Although sometimes, let’s just admit, we’re simply being mean. A friend of mine described the time in high school when someone walked up behind her while she was saying something clever at that person’s expense as the worst feeling she had ever had — and not just because of the hurt she’d inflicted on someone else but because of what it forced her to see about herself. That she made fun of people all the time, people who didn’t deserve it, who were beneath her in the social hierarchy, just to ingratiate herself or make herself seem funny or cool.

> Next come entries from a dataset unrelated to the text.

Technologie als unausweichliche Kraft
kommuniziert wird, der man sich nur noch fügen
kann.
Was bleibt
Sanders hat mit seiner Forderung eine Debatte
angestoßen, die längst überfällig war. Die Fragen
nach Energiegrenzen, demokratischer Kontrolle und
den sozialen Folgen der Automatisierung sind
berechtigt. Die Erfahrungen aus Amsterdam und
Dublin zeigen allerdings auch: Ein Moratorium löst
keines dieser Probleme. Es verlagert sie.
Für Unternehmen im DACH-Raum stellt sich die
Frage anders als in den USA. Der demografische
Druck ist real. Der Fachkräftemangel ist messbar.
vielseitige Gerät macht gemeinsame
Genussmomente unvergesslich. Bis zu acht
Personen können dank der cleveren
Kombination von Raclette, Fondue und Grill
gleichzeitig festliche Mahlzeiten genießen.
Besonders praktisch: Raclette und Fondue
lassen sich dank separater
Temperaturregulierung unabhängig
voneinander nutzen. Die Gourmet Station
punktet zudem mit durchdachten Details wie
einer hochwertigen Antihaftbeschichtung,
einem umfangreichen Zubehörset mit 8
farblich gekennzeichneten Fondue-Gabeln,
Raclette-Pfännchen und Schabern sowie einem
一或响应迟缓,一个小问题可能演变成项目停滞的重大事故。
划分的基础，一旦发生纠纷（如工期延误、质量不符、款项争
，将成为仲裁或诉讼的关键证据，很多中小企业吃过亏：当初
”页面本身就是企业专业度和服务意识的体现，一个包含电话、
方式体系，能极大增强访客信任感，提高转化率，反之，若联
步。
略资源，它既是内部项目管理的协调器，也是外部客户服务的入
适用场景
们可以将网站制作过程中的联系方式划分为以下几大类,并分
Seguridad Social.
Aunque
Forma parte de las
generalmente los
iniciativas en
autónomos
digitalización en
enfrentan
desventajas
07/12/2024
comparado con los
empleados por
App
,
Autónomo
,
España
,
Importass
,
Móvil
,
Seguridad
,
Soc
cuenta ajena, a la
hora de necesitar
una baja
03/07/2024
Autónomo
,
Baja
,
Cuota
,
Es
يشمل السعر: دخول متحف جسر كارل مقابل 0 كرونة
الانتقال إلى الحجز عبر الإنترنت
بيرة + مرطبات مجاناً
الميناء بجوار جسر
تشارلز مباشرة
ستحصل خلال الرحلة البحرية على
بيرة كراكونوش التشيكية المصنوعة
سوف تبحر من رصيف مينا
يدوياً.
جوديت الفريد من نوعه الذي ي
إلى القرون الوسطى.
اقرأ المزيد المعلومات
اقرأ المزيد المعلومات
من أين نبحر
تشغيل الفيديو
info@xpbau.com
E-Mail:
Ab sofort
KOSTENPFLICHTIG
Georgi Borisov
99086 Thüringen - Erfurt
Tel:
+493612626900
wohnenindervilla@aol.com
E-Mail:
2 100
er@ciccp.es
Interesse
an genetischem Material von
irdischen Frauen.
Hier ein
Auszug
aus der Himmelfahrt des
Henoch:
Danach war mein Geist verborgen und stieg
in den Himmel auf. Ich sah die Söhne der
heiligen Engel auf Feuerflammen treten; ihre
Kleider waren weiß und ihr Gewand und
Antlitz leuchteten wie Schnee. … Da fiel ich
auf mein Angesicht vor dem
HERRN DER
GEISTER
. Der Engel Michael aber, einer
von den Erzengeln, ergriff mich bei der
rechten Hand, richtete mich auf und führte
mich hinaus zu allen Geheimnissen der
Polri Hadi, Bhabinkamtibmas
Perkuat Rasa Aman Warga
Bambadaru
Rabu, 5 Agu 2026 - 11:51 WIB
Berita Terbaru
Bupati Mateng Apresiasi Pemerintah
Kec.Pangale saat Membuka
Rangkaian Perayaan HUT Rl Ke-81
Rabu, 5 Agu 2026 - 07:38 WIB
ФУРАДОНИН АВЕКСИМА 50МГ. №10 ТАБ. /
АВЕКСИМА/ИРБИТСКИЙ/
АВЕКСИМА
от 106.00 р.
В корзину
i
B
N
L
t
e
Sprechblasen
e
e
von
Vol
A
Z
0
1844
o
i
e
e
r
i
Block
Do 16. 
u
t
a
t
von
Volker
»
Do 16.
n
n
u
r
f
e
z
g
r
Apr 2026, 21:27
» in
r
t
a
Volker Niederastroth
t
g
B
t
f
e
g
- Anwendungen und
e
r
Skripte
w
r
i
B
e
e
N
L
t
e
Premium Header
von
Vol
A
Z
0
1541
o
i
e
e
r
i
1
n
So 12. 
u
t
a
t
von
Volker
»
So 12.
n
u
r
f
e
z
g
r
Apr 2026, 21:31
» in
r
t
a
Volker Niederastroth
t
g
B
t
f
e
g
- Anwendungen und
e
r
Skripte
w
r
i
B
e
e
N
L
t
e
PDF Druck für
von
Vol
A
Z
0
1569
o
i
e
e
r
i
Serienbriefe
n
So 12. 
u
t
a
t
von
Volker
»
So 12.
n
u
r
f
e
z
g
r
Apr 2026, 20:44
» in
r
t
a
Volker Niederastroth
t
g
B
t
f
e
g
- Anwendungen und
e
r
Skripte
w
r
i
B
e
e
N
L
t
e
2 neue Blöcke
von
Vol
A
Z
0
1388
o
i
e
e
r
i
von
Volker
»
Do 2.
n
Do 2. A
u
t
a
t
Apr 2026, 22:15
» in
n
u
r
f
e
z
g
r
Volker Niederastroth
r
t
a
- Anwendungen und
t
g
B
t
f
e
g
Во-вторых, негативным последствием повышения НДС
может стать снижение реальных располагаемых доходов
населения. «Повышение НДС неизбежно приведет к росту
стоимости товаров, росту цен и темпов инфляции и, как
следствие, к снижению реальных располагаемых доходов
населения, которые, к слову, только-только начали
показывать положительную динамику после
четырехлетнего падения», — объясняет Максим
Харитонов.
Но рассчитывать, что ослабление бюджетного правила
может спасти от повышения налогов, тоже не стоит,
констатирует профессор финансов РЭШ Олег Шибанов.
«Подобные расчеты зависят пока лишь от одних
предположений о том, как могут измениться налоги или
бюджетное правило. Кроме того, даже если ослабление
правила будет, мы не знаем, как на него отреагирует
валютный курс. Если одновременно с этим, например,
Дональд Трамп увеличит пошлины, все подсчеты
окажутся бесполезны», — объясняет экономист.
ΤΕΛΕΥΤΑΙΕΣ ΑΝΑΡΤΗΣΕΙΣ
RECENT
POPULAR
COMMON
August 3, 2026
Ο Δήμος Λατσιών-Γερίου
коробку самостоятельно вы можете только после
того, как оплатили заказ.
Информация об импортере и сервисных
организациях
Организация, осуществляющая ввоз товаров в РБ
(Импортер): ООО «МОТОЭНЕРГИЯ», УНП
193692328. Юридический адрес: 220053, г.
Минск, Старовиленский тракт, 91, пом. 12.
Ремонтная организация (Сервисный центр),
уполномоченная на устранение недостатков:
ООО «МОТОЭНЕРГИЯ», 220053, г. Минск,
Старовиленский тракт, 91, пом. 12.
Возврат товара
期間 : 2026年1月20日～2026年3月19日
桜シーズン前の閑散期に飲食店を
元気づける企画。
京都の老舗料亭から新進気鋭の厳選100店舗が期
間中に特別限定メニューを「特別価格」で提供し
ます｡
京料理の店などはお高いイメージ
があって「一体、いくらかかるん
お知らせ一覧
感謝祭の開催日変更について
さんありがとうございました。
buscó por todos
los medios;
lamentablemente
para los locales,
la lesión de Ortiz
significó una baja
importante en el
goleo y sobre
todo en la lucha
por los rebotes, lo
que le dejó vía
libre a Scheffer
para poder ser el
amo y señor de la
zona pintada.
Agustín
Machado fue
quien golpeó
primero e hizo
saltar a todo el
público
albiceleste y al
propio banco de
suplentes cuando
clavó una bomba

Another friend once shared with me one of the aphorisms of 12-step recovery programs: “What other people think of you is none of your business.” Like a lot of wisdom, this sounds at first suspiciously similar to idiotic nonsense; obviously what other people think of you is your business, it’s your main job in life to try to control it, to do tireless P.R. and spin control for yourself. Every woman who ever went out with you must pine for you forever. Those who rejected you must regret it. You must be loved, respected — above all, taken seriously! They who mocked you will rue the day! The problem is that this is insane — the psychology of dictators who regard all dissent as treason, and periodically order purges to ensure unquestioning loyalty. It’s no way to run a country.
THE operative fallacy here is that we believe that unconditional love means not seeing anything negative about someone, when it really means pretty much the opposite: loving someone despite their infuriating flaws and essential absurdity. “Do I want to be loved in spite of?” Donald Barthelme writes in his story “Rebecca” about a woman with green skin. “Do you? Does anyone? But aren’t we all, to some degree?”
We don’t give other people credit for the same interior complexity we take for granted in ourselves, the same capacity for holding contradictory feelings in balance, for complexly alloyed affections, for bottomless generosity of heart and petty, capricious malice. We can’t believe that anyone could be unkind to us and still be genuinely fond of us, although we do it all the time.
Years ago a friend of mine had a dream about a strange invention; a staircase you could descend deep underground, in which you heard recordings of all the things anyone had ever said about you, both good and bad. The catch was, you had to pass through all the worst things people had said before you could get to the highest compliments at the very bottom. There is no way I would ever make it more than two and a half steps down such a staircase, but I understand its terrible logic: if we want the rewards of being loved we have to submit to the mortifying ordeal of being known.